Medio Oriente
Aluff Benn a Repubblica: “Gli avversari politici di Netanyahu, in fondo, la pensano come lui”
Aluf Benn, direttore di Haaretz, il più importante quotidiano progressista d’Israele, in un’intervista concessa a Repubblica tratteggia un quadro disilluso della situazione sociopolitica di Israele, dal quale emerge la forza e l’efficacia della propaganda di Netanyahu, da un lato, e l’assenza di vere alternative politiche.
“I sondaggi lo danno ancora in vantaggio, anche dopo otto mesi di guerra. Ha perso consenso, ma gli altri non guadagnano. E oggi potrebbe pure decidere di andare a elezioni anticipate per capitalizzare sondaggi in risalita”. Così Aluf Benn, direttore di Haaretz, sintetizza in un’intervista a Repubblica il paradosso israeliano: Benjamin Netanyahu è criticato, contestato, ritenuto colpevole della catastrofe del 7 ottobre e dell’impasse a Gaza, ma resta saldo al potere.
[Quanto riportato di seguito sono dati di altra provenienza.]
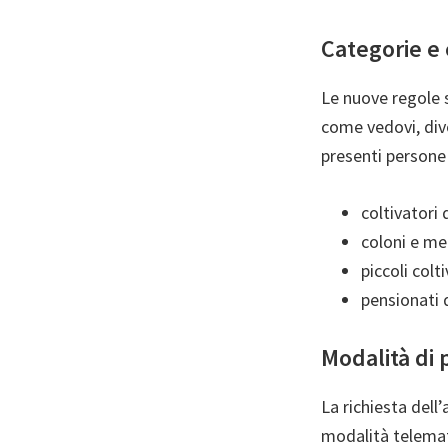
Categorie e c
Le nuove regole s
come vedovi, divo
presenti persone 
coltivatori 
coloni e me
piccoli colti
pensionati 
Modalità di
La richiesta dell
modalità telemat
Non per meriti, ma per vuoti. “Netanyahu si mantiene al potere perché non c’è un progetto alternativo. Gli avversari non dicono che cosa vogliono fare dopo”. È un paese inchiodato al suo leader, più per mancanza di futuro che per convinzione. “Bennett Lieberman e Gantz non hanno un’idea di Israele diversa dalla sua, e infatti lo hanno lodato per aver colpito l’Iran”.
Secondo Benn, non è solo un fenomeno politico, ma anche culturale e mediatico. In Israele, la guerra è scomparsa dal racconto quotidiano. “I media israeliani non parlano quasi più della guerra, non ci sono notizie da Gaza”, afferma. Non si tratta solo di censura, ma di assuefazione. Le immagini di distruzione, i numeri delle vittime, le accuse internazionali: tutto ciò che riguarda la devastazione di Gaza è diventato rumore di fondo. Questo silenzio consente al governo di evitare un vero dibattito sul prezzo umano del conflitto.
Eppure Netanyahu continua ad apparire come l’unico in grado di “tenere il volante”. Gantz si è ritirato, Lapid è in ombra, le piazze si riempiono ma non trasformano la rabbia in programma. “È l’unico con un’agenda. Tutti gli altri si limitano a dire: ‘Basta con Bibi’. Ma non è un programma di governo”. Per Benn, l’intera scena politica israeliana è paralizzata. La guerra, paradossalmente, ha rafforzato il bisogno di continuità, anche se guidata da un leader logorato.
Netanyahu, che governa da più di quindici anni ed è stato premier per la prima volta quasi trent’anni fa, è accusato da una parte del paese di voler trascinare Israele in un confronto senza uscita. Ma dall’altra, rappresenta ancora la stabilità, soprattutto economica. “Sotto la sua guida, l’economia israeliana ha avuto un enorme successo, in particolare nei settori high tech, difesa e cybersicurezza e molti gli sono riconoscenti”. Anche sotto le bombe, Tel Aviv continua a trattare con investitori e startup globali.
Nonostante la sua immagine compromessa all’estero, Netanyahu incarna per molti israeliani una certezza. Una certezza priva di alternative, forse prossima alla fine, ma non ancora rimpiazzabile. Ed è proprio in questa assenza di visioni rivali che il premier trova linfa. Come se, in fondo, fosse ancora l’unico a sapere dove Israele dovrebbe andare. Anche se nessuno vuole più seguirlo davvero.